A panel of speakers, including EU blogger Jon Worth, Berlin correspondent for The Guardian Philip Oltermann, and writer and translator Brian Melican took the stage to explain just what to expect in the coming months.
With around 100 people gathered in a pub basement over beers, the numbers present were a small fraction of the roughly 107,000 of Her Majesty's subjects living in Germany.
We don’t want them here but we do want to go and live there … hmmmmm!!! pic.twitter.com/On7VAHDz63— Sony Kapoor (@SonyKapoor) February 24, 2016
The latest official figures report roughly 5,600 Brits living in Berlin – although the real number is likely higher as some British migrants do not bother with German registration procedures.
“This is an important issue for the individuals,” Jon Worth told the crowd. “What does it mean for us [if Britain votes to leave the European Union]?
“Do you [in Berlin] want to persuade friends back home to vote one way or another? Or is it about getting German citizenship as your alternative – maybe Berlin matters more to you than returning back to the UK?”
Four months to decide
With a referendum now set for June 23, there are four months for the “Leave” and “Remain” camps back home to make their cases.
And the battle lines are already drawn, Guardian journalist Oltermann explained, with Outers convinced that a deal struck by David Cameron at marathon negotiations two weeks ago is meaningless, while In campaigners say it fundamentally changes Britain's status in the Union.
Roughly 40 percent are firmly for each side and the remainder undecided, leaving the race just as close as the vote on Scottish independence in 2014.
Graphic: Financial Times
That's why Brian Melican - who recently obtained German citizenship - was on hand to walk other potential Germans through the process.
“I'm not much of a risk-taker – I live in Germany,” Melican told the crowd to a burst of laughter.
“Germans like to know what's going to happen in the future and I'm very German in that regard, so when this whole thing kicked off – for me the Conservative government being voted in meant that on the horizon there was a possibility Britain might not be in the EU.”
Berlin Brits fear for future
Many of the people in the audience told The Local that they were concerned about what Brexit might mean for them.
“I'm increasingly anxious,” Mancunian journalist Sophie Atkinson, 27, said. “I wanted to see in the worst-case scenario what my options are,” such as taking German citizenship.
“I worry that Britain will leave,” said Emily Wright, a 32-year-old student from Birmingham.
“I thought initially it's quite good that we're having the debate, because it's been festering so long. It would be great if we resoundingly voted to stay in, but that's clearly not going to be the case.”

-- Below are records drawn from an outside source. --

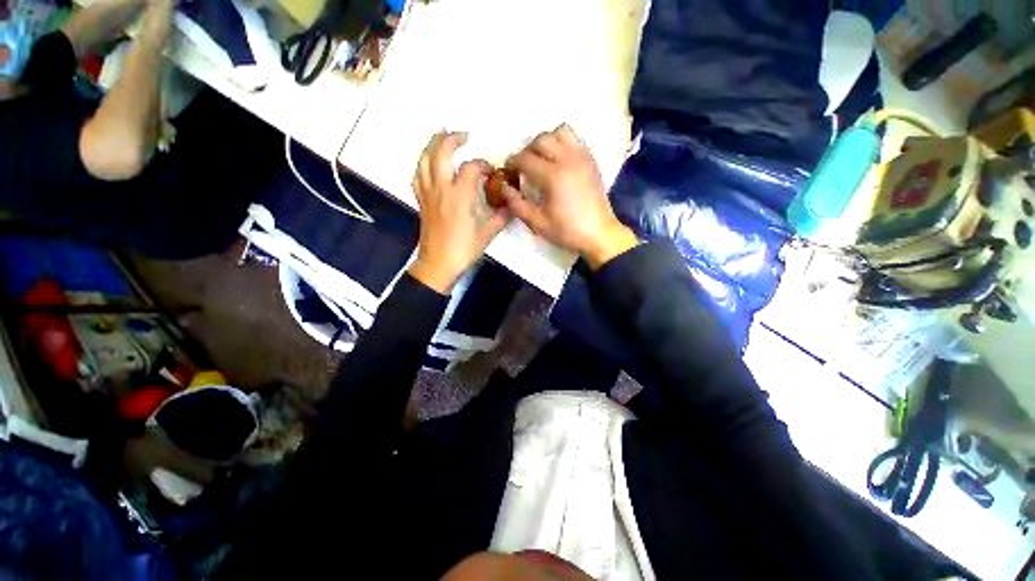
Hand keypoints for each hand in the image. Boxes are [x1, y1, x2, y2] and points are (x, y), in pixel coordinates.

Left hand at [408, 132, 509, 293]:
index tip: (491, 170)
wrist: (437, 265)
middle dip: (452, 138)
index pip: (471, 168)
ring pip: (424, 160)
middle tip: (464, 135)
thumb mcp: (487, 235)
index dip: (482, 164)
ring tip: (444, 141)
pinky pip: (418, 175)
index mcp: (459, 197)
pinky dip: (424, 164)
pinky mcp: (421, 201)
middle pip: (440, 152)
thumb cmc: (462, 250)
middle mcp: (441, 189)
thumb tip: (512, 206)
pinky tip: (432, 165)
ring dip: (433, 145)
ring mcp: (428, 194)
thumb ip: (500, 218)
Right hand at [503, 124, 637, 269]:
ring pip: (560, 131)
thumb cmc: (567, 231)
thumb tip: (504, 188)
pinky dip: (563, 142)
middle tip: (524, 167)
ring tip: (543, 159)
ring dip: (547, 141)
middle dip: (527, 150)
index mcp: (553, 176)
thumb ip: (517, 204)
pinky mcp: (591, 160)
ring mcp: (582, 157)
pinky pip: (575, 138)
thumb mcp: (538, 223)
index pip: (525, 159)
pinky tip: (559, 160)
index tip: (508, 171)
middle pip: (541, 139)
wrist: (599, 234)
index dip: (512, 163)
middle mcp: (568, 159)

“Having not just lived in Germany but also for a while in Spain and in Poland, there are so many benefits of being in the EU,” said Bedford native Melissa James, 25.
“Personally I've benefited and I don't really see the disadvantages.”
Plenty of people present were readying themselves to follow Melican's route of taking German citizenship.
That's an option for those who've lived in Germany for more than eight years – or more than six if they can demonstrate “special integration achievements”, like mastering the German language or doing voluntary work.
Those who have married a German citizen only need to demonstrate that they've lived in the country for three years.
“I've lived here for seven and a half years, so I'm quite far along for the citizenship application. I'd like the security,” said translator Ian Farrell, 29.
“No-one knows what's going to happen with the EU if we vote to leave, and I don't trust the British public to understand the situation properly – everyone just follows the media frenzy.”
Please don't go
The Local asked all our interviewees what their message would be for people back home.
“I wouldn't like to tell anybody how to vote. Try looking beyond what the mainstream media is telling you, try looking at what the EU actually does – the UK media just reports the negative,” translator Farrell said.
“We are quite grateful for the position we're in as British citizens and citizens of Europe,” said Rohit Kakar, 27, a human resources controller at German energy giant Eon.
“[Leaving] would be a selfish decision by the UK, there are plenty more problems out there.”
so many brits in berlin. europe works. already proven. #BERbritsbrexit— Alexander Wragge (@Alexanderwragge) February 24, 2016
“Europe isn't perfect, it has a lot of issues and it's going through a difficult time right now,” Emily Wright said.
“But we have to look at the long-term perspective. There are so many issues these days – the environment, climate change, immigration – maybe geographically Britain is an island but politically it's not.
“It's better to be in the EU, to co-operate with our neighbours and find common solutions that benefit everyone.”